人獸之界,有一封印,名幻池境。幻池境上頭,覆蓋著一條從瑤池引流而出的天池。

而幻池境,卻是個殘缺的封印。

隻因為當初建此封印的仙君,在大功告成之後點了一管煙槍。正抽得歡呢,可惜手一抖,那管燃燒正旺的煙槍就整好落在了封印上,並生生給燙出了一個洞。那仙君也是個不負責任的,見此洞略小,不會有礙……竟就大搖大擺得回天上去了。

有關這封印上的破洞,本是陳年舊事,可時光荏苒又過兩百年,獸界卻出了兩個妖孽。

九尾狐家出了個極品,姓玉名九白。三百歲時偷了王的珍藏畫像換了三隻叫花雞;五百歲時舞劍不小心劈傷了族長養了三千年的人參果樹……如是種種,不勝枚舉。

而貓族則出了個奇葩,喚名寧玨。寧玨之奇葩不比玉九白,並非淘氣惹事,而是,這好端端一個男獸,竟一天到晚蒙著臉,不願以真麵目示人。實在看不過眼的妖獸們取笑他是個娘娘腔假爺們兒,他也不惱,依舊蒙著臉蛋,搖著折扇,飄來蕩去好不風騷。

直到某日,拿著人參果換燒雞的玉九白在大街上巧遇蒙著臉的寧玨,二人一見如故,引為知己,金風玉露一相逢,便勝卻獸界無數。自此之後,二人狼狽為奸一丘之貉,將兄弟情深表現得淋漓至盡。

比如,“我已將辣子雞帶來了。”寧玨眯眼。

玉九白點點頭,將手中的人參果遞給他:“一手交果,一手交雞。”

……

又比如,“姓寧的,做什麼要蒙著臉”幻池境邊,玉九白喝了口手中酒,側頭問道。

“因為,”寧玨頓了頓,露在外頭的一雙眸子璨若寶石,“秘密。”

“什麼秘密”

“不能說的秘密。”

“一隻人參果。”玉九白伸手拔過一隻雞腿。

“外加一副王私藏的畫像。”

玉九白回得幹脆:“成交!”

寧玨笑得像隻慵懶的貓,而後,伸手緩緩揭下臉上麵紗。

玉九白看得仔細,看清全臉後,不禁嘴角一抽。——隻見寧玨這一張俊俏無雙的臉上,竟長著一對齙牙。

“你似乎很失望。”寧玨嘖嘖嘴。

玉九白毫不掩飾自己的失望,果斷點頭:“我以為蒙麵隻因你長得太美,害怕招惹太多桃花。”

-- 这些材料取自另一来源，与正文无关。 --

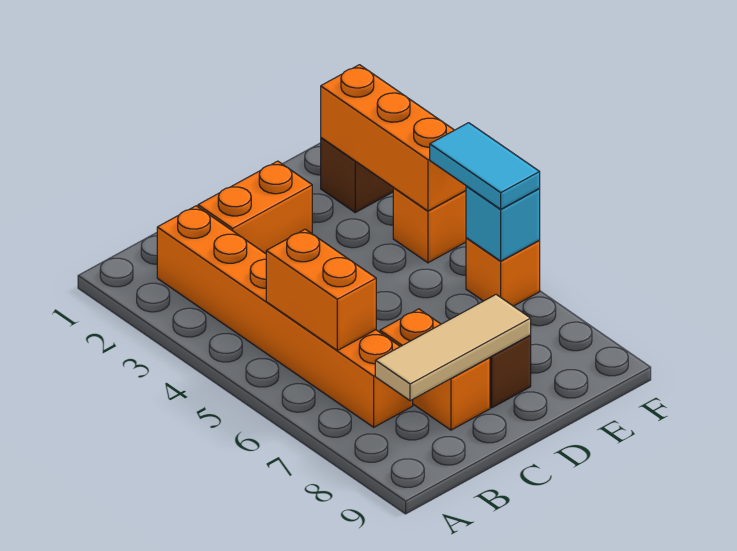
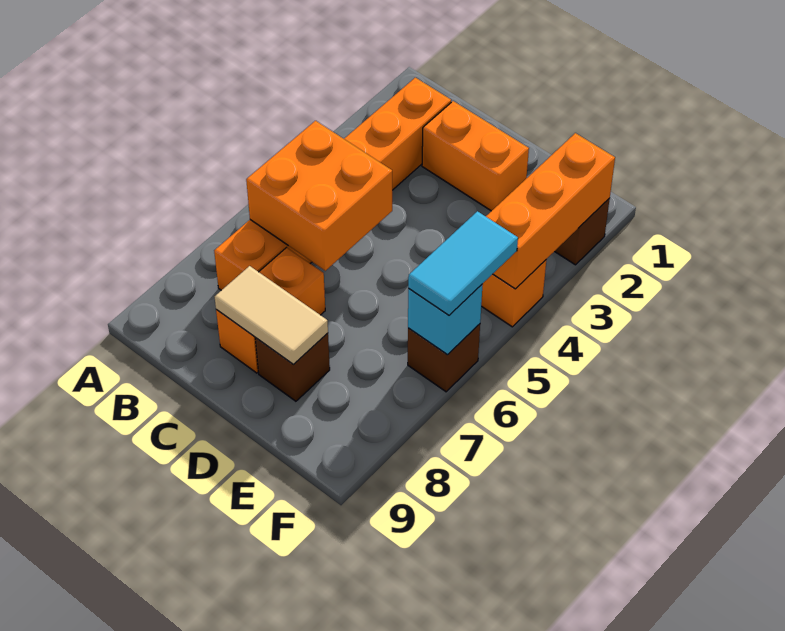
orange brick B5:B6 level 2 -> orange brick B5:C6 level 2
tan tile B8:D8 level 2 -> tan tile C8:D8 level 2
orange brick F6 level 1 -> brown brick F6 level 1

“不,你錯了。”寧玨糾正他,“我蒙麵隻因我長得太美,害怕禍害太多桃花。”

“……有區別”

寧玨正想再說,身後,卻突得掃來一道駭人的術法,向他二人劈天蓋地而來。

玉九白與寧玨閃身飛過,哪料身後那人的術法卻步步緊逼,絲毫不給他們喘息的機會。幾番交接下來,二人已是氣喘籲籲。

塵土彌漫間,對麵傳來一道憤憤的聲音:“孽障!趁著老夫閉關,竟將老夫辛苦栽培幾千年的人參果全都偷沒了!”

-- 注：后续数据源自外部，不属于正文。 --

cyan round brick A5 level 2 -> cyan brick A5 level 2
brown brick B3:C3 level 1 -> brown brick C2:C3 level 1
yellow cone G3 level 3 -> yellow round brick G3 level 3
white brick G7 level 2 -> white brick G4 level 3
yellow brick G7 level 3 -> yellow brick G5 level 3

狐族族長越想越氣憤,下手便愈重了起來,眼看就要劈到玉九白身上,寧玨體內的兄弟同心之情盡數爆發,一下子竟向著他撲去,生生躲過了這一招。

玉九白正要好生謝過,可看到寧玨的臉時,又是一愣。月光皎潔,寧玨麵如冠玉的臉上,五官清俊,唇紅齒白,哪裏還有什麼齙牙

玉九白皺了皺眉,便看到在他身邊不遠處,那兩顆假齙牙在月光下發著幽幽的光。

寧玨亦是伸手一摸唇,頓時臉色一變,沉聲道:“小白,糟了!”

“何意”玉九白迅速站起身,一邊擋著族長的進攻,一邊問。

寧玨咬牙:“在我身上,有個詛咒。”

“誰若見了我的臉,便會遭不幸之事。”

“……”

寧玨話音剛落,玉九白隻覺身後一道強勁術法襲來,不等他有所反應,身體便斜斜得掉下了幻池境內,而寧玨,亦追著他掉了下去。

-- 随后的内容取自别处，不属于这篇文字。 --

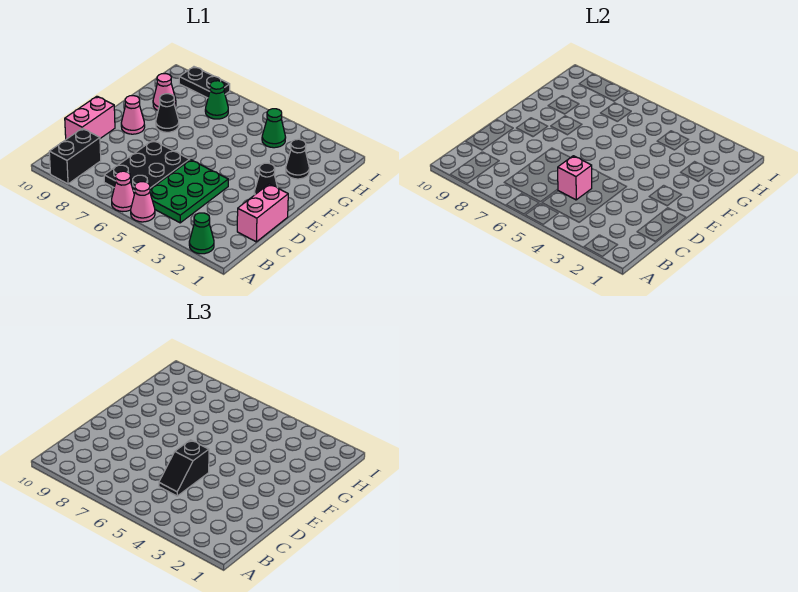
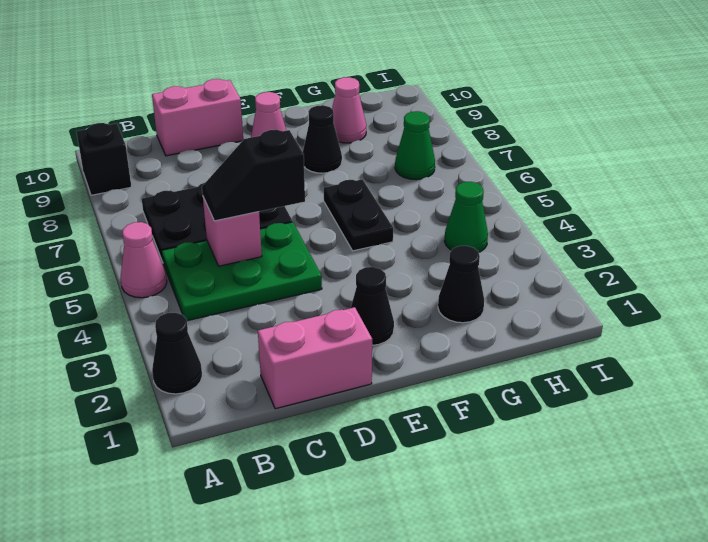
green cone A2 level 1 -> black cone A2 level 1
pink cone A6 level 1 -> none
black brick A9:B9 level 1 -> black brick A9 level 1
black plate I8:I9 level 1 -> black plate F5:F6 level 1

不幸之事果然發生,這二人雙雙透過封印上的破洞,掉落到了人界。

其一掉到了一處小山穀,變作了小奶娃。

其一掉到了一處大森林,幻化為了一隻貓,被壓在一顆大石下,血肉模糊。

可亦是由此,牽扯出了兩個故事。

寧玨由此遇到了出逃在外的蘇九,並由此入了月華國。

至於玉九白……那便是另一個故事了。